Soins buccodentaires

  • Élimination des facteurs irritants (caries, prothèses mal adaptées).
  • Utilisation de brosses à dents à poils souples et de dentifrices fluorés sans laurylsulfate de sodium.

Conseils d’hygiène

  • Maintenir une hygiène buccodentaire rigoureuse pour réduire l’inflammation locale.

Traitement curatif

Traitements locaux

  • Anesthésiques locaux : Lidocaïne (ex. : Xylocaïne® visqueuse 2 %) en gel ou bain de bouche pour soulager la douleur temporairement.
  • Antiseptiques : Chlorhexidine en bain de bouche (2 fois/jour) pour prévenir les surinfections.
  • Anti-inflammatoires : Acide acétylsalicylique (aspirine effervescente) ou corticoïdes locaux (prednisolone, hydrocortisone).
  • Amlexanox 5 % (Aphtasol®) : Anti-inflammatoire et antiallergique, appliqué 4 fois/jour.
  • Antibiotiques locaux : Tétracyclines en bain de bouche pour les formes herpétiformes ou majeures.
  • Acide hyaluronique : Hyalugel® (gel ou spray) pour accélérer la cicatrisation.
  • Traitements physiques : Nitrate d’argent, acide trichloracétique, laser CO2 pour cautériser l’aphte et réduire la douleur.

Traitements systémiques

Utilisés pour les aphtoses sévères ou associées à des maladies systémiques :

  • Colchicine : Anti-inflammatoire pour la maladie de Behçet (prévention des poussées).
  • Thalidomide : Efficace dans les aphtes sévères (VIH, immunocompétents), mais effets secondaires limitants (neuropathie, tératogénicité).
  • Pentoxifylline (400 mg 3 fois/jour) : Inhibe les cytokines pro-inflammatoires.
  • Corticothérapie systémique : Prednisone (25 mg/jour) pour les formes sévères.
  • Azathioprine (1-2 mg/kg/jour) : Immunosuppresseur pour aphtoses oro-génitales.
  • Cyclosporine (3-6 mg/kg/jour) : Immunosuppresseur pour ABR sévères.
  • Vitamine B12 : 1 mg/jour pendant 6 mois pour réduire la fréquence et la douleur.
  • Ozone : Antioxydant et antimicrobien pour améliorer la cicatrisation.
  • Extraits naturels : Punica granatum, huile de sésame, gingembre, réglisse, aloe vera pour leurs propriétés anti-inflammatoires et antimicrobiennes.

Conclusion

Les aphtes buccaux, bien que souvent bénins, peuvent être le signe d’une aphtose récidivante ou d’une pathologie systémique sous-jacente, comme la maladie de Behçet, le VIH ou les maladies inflammatoires chroniques.

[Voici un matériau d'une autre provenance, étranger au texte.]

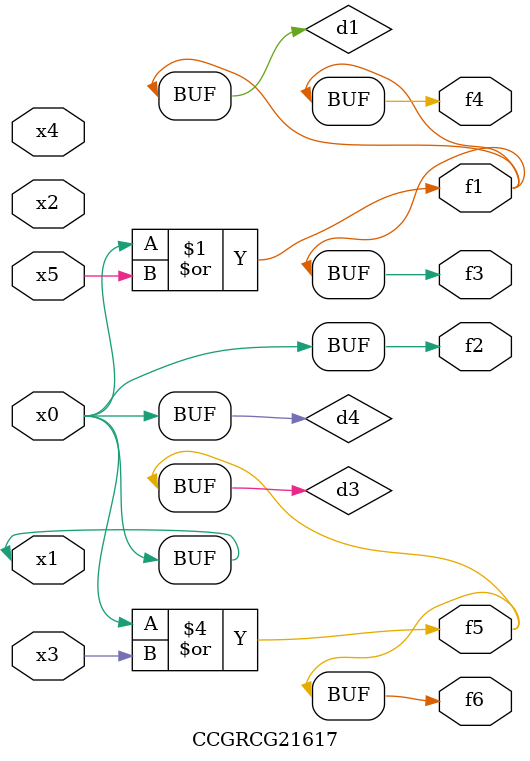
<source format=v>
module CCGRCG21617(
	input x0, x1, x2, x3, x4, x5,
	output f1, f2, f3, f4, f5, f6
);

	wire d1, d2, d3, d4;

	or (d1, x0, x5);
	xnor (d2, x1, x4);
	or (d3, x0, x3);
	buf (d4, x0, x1);
	assign f1 = d1;
	assign f2 = d4;
	assign f3 = d1;
	assign f4 = d1;
	assign f5 = d3;
	assign f6 = d3;
endmodule

</source>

Une prise en charge adaptée nécessite une évaluation clinique rigoureuse pour identifier les facteurs déclenchants et les éventuelles pathologies associées. Les traitements locaux et systémiques, combinés à des mesures préventives (diététiques, hygiène buccodentaire), permettent de réduire la douleur, la fréquence des poussées et l’impact sur la qualité de vie. Les professionnels de santé, notamment les odontostomatologistes, jouent un rôle clé dans la gestion des formes mineures et l’orientation vers des spécialistes pour les cas complexes.